FACT recognizes that at any given clinical center, the clinical teams and infrastructure overseeing IECs versus HPCs may be different or present in isolation: i.e., there may be a stand-alone lymphoma IEC program at one site whereas a larger center may choose to merge IEC administration with their transplant program. For those reasons, accreditation for IECs is separate from that of HPC transplantation programs, although there is significant overlap in the guidance and infrastructure in the IEC and HPC standards (Fig. 2). At any center, the clinical teams administering cellular therapies will be expected to clarify which entities are applying for which type of accreditation and will need to demonstrate leadership, quality management and staff training programs that can be shared or unique. It is expected that inspections for IEC accreditation will start in the second half of 2017.

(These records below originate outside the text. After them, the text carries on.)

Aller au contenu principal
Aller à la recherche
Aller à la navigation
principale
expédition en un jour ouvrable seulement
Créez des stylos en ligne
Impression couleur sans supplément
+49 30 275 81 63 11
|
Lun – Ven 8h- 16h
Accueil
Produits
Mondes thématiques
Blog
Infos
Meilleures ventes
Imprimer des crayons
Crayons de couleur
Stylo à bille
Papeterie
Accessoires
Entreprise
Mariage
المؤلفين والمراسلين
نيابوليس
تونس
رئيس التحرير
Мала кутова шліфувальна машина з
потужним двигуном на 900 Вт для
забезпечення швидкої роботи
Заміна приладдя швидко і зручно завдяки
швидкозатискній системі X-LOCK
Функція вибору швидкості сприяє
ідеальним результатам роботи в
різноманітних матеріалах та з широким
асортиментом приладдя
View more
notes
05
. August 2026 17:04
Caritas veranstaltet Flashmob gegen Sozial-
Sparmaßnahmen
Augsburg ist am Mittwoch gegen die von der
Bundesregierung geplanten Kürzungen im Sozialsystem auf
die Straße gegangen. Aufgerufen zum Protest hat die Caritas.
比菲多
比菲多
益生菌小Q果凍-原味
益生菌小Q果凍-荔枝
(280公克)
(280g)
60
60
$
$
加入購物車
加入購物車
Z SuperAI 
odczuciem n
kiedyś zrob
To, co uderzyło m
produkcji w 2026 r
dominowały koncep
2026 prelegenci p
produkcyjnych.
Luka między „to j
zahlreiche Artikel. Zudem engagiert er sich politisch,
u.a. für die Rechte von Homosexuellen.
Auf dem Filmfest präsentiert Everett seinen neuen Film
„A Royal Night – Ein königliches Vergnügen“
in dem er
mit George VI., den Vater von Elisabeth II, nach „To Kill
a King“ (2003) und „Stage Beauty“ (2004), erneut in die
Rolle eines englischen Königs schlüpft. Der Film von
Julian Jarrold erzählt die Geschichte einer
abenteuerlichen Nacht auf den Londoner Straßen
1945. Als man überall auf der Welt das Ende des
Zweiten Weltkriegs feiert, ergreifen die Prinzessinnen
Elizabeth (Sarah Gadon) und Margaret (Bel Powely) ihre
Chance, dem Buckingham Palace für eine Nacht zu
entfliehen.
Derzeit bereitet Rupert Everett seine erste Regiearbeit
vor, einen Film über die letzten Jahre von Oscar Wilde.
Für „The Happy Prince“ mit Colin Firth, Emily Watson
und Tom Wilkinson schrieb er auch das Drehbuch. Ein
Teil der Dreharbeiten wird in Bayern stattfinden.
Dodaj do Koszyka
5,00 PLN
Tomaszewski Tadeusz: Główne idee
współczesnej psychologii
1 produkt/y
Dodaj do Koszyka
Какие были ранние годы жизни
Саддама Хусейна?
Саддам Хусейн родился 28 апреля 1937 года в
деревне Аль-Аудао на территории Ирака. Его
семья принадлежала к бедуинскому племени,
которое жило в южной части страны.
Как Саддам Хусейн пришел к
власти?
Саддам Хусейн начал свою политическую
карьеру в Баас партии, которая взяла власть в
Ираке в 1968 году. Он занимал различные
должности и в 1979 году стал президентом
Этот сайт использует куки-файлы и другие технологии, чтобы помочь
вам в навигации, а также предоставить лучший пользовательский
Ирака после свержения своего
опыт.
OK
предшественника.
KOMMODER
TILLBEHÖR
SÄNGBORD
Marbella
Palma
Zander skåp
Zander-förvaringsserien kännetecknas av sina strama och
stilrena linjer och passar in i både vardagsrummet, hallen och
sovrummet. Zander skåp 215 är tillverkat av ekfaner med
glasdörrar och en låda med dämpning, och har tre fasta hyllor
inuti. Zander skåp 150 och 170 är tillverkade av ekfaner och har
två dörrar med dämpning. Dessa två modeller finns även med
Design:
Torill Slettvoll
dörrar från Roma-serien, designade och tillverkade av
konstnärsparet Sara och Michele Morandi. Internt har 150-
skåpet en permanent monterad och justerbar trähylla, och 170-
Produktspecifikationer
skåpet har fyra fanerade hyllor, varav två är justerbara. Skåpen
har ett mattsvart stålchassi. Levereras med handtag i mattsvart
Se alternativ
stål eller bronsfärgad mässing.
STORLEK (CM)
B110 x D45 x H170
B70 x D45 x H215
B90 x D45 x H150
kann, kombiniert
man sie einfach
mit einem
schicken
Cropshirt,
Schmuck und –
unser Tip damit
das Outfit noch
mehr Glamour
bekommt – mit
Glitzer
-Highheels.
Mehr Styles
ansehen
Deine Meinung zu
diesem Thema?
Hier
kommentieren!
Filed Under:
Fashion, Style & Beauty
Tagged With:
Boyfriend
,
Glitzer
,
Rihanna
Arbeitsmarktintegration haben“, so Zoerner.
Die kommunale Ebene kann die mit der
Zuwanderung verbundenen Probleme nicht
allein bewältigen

Given the rapid evolution of this field, it is anticipated that despite the incorporation of many comments from academic, professional society, and commercial entities during the public comment period, these Standards will remain a “work in progress”. Standards are being amended and finalized, and inspectors specific to IEC accreditation initiated specialized training at the recent 2016 meeting of the American Society of Hematology and the 2017 ASBMT/CIBMTR Tandem meeting Inspector information and links to the actual Standards can be found on the FACT website (www.FACTwebsite.org) and in references 1–3 below. FACT leadership is acting on requests to post educational material and templates for a quality assessment for third-party manufacturers. Toxicity management procedures with sample approaches are being formulated to provide potential approaches to programs less familiar with IEC administration and FACT processes in order to facilitate compliance with guidelines. Individual programs will seek accreditation as best suits their needs. US manufacturers and insurers will determine how FACT accreditation will factor into their decisions to release products or cover services at clinical sites. Additional regulatory oversight and reporting is required outside of the United States where these products fall into the ATMP (Advanced Therapy Medicinal Product) realm and must be handled according to European Medicines Agency. Currently, the FACT IEC standards represent expert consensus informed by many outside opinions as to basic expectations for quality and monitoring approaches in any program administering IECs. The hope is that the FACT IEC Standards will continue to serve as educational support and guidance for clinicians and regulators involved in these promising novel cellular approaches.